Category: Education

  • From the mouths of babes

    From the mouths of babes

    I’ve never seen a 7-year-old give a TED talk, but Molly does a great job. She even has an assistant Airi, with HIS assistant father, help out. This video has important lessons for child development, presented in a clear way that is easy to understand. So put away those iPads and phones, and PAY ATTENTION.

  • Open Pedagogy Live

    Probably the most remarkable content this week was an interview (45 min) with Rob Blair on his (and many others’) course on Democratic Erosion (syllabus). This was all part of the online course I am taking for #openlearning19 at the Open Learning Hub.

    This is team teaching on a whole new level. It is team learning. It is collaboration between students, professors, and institutions. It works because faculty, starting at Brown University, then expanding last year to more than a dozen universities, were all able to work together on a common syllabus, then sharing comments and produced work. This year there are over 25 universities involved.

    Do watch the interview. Gardner Campbell covers the issues, starting with the technical, then moves on to design and administration. They get into the nuts and bolts of how the program was set up. It was enlightening. It is revolutionary. It breaks down the classroom walls and tasks students with creating relevant materials for distribution to a real audience. The content is now being collected by graduate researchers who will use it to synthesize into a body of work useful to the outside work. This is a truly relevant audience.

    I floated the idea of working together within our department, and it went nowhere. I am now considering how to adapt this framework to my language classes here in Tokyo. There is a lot of potential.

  • Attention! is important

    The first of the 5 Digital Literacies in Howard Rheingold‘s book Net Smart is Attention. At first, I thought this was just a warm-up to the other literacies, one to get things going to study Critical Consumption (crap detection), Participation, Collaboration, and Net Structure. Then I started teaching with the book. Then I started doing research, and have come to the conclusion that Attention is the most important of the five.

    I have noticed in my classes that there are more kinds of attention. I have noticed myself managing different levels of attention. Managing your own attention is key to all of the others. Indeed, meditation shows both how and why.

    I have been able to focus more as a result of monitoring my own (lack of) attention. Here are 20 Ways to Win the War Against Seeing by Rob Walker (Medium). They are great ways to practice Attention, and will help you manage your own. Here is part of a newsletter (called Noticing) by Jason Kottke about, well, noticing things.

    So here’s the skinny. The book is called The Art of Noticing: 131 Ways to Spark Creativity, Find Inspiration, and Discover Joy In the Everyday, will be out in May 2019, and can be preordered from Amazon right now. Walker describes it as a practical guide to becoming a better observer, “a series of exercises and prompts and games and things you can actually do (or reflect upon) to build attention muscles or just get off your phone and enjoy noticing stuff that everyone else missed”.

  • New Year Passwords

    Every year I update my passwords. That is a lot easier than it sounds.

    I use a password manager to create a different nonsense password at every site I register. But I need 3 that I remember; my master password (for Lastpass.com), one for logging into my computers, and another for my phone.
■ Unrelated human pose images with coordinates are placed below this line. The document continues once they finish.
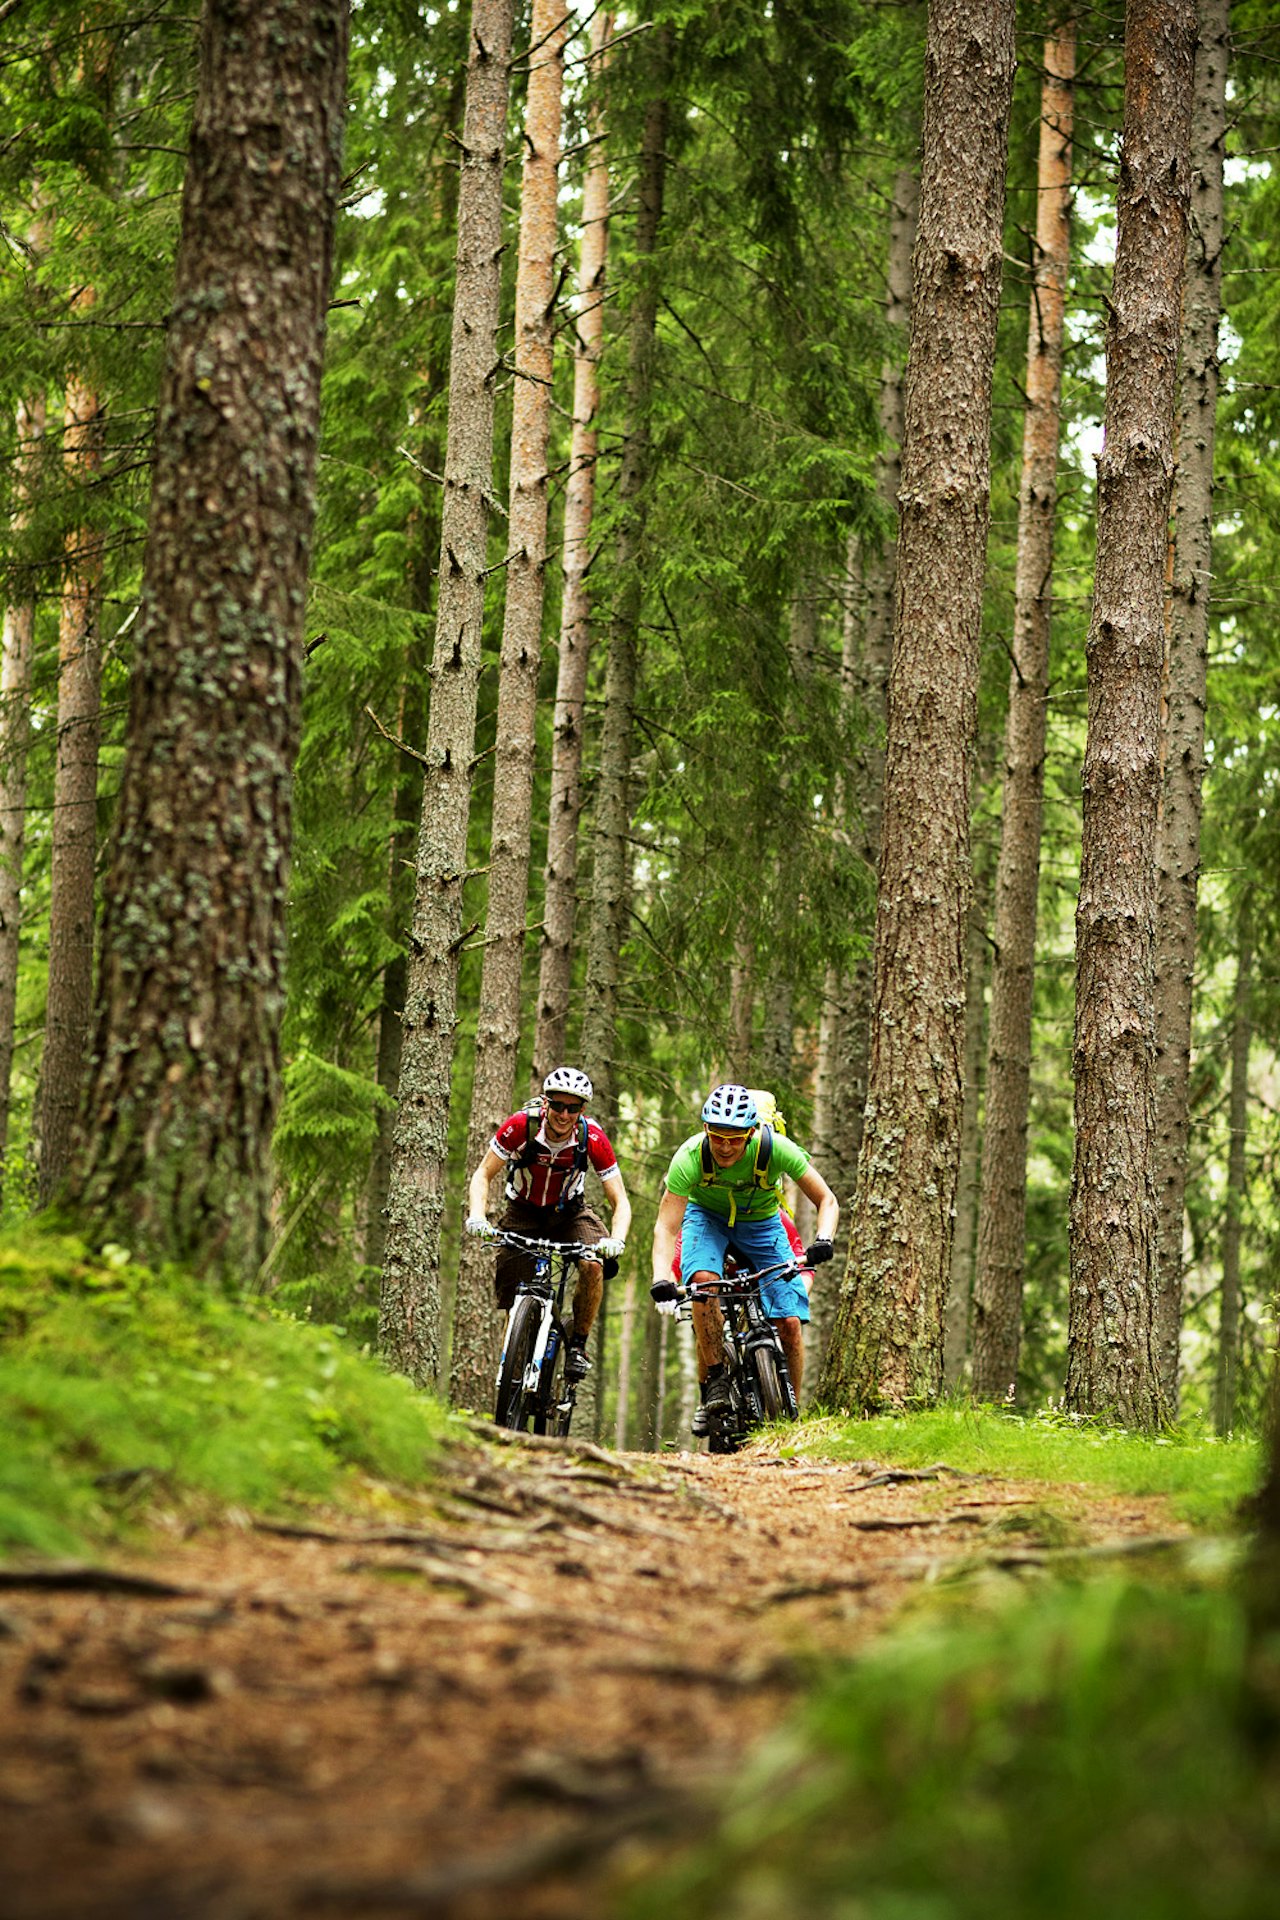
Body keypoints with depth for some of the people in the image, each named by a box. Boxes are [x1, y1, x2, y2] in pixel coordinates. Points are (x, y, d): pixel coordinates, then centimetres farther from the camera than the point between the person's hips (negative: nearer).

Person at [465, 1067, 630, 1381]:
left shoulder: (592, 1137, -24)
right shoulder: (521, 1126, -25)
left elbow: (620, 1201, -20)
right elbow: (483, 1174, -16)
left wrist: (616, 1240, -40)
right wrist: (477, 1217, -34)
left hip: (569, 1212, 0)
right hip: (523, 1214, 0)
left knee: (594, 1266, -29)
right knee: (516, 1302, -12)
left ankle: (577, 1346, -12)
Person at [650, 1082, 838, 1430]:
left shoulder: (775, 1148, -31)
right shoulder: (690, 1157, -32)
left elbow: (827, 1201, -22)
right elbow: (666, 1226, -33)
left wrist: (823, 1239, -42)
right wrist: (661, 1278, -49)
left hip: (761, 1222, 1)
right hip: (707, 1216, -1)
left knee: (790, 1323, -12)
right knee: (704, 1281, -34)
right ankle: (715, 1379, -20)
    For the phone, I usually use old numbers from my childhood (my address number on Cordova Road, for example). But for the other two, I use abbreviations of quotes.

    For example Iyttt,ydhtra. “If you tell the truth, you don’t have to remember anything.” Mark Twain. I like quotes with numbers in them, or easily insertable numbers, as that adds to the randomness. 80%osisu. “Eighty percent of success is showing up. -Woody Allen.

    Best if you have all four elements: Uppercase, Lowercase, numbers, symbols. For example, (not a quote) you could make a password out of that last sentence. Biyha4e:U,L,n,s. Need more help?

    Here is a short video too. 

    The CommonCraft guy explains how to make a password.

    For even more security, if you use Lastpass, you can limit the countries where you log in from (be careful to reset before traveling). 

    And more important, you can set up Two Factor Authentication (2FA) for your main sites (I do it with Google, Evernote, Facebook and Microsoft. But more about that in another post. 

  • Edutopia and EdSurge, too many Edu-websites

    Steven Herder interviewed me for the iTDi Teacher’s Room a few days ago. In it he said he liked Edutopia and I said that it was primarily funded by big tech stakeholders in education. The truth is a little more complicated.

    Though I hold to my opinion, I will have to admit I was confusing Edutopia with EdSurge. Edutopia was created by George Lucas of Star Wars fame as a non-profit to look into ideas for education.

    Edsurge, on the other hand, is a total creation of the edtech companies and is little more than a front for its PR. Audrey Watters in her essential weekly run-down of edtech news (that run-down can be taken both ways), often berates EdSurge as company pablum.

    So both websites depend on money from large corporations and thus are suspect. Edutopia is a bit more balanced, as it is more separate from its corporate parent. But mostly I agree with Steven, that the articles in Edutopia are very uplifting.

    So there you have it. I haven’t even covered EduCause and a couple of others.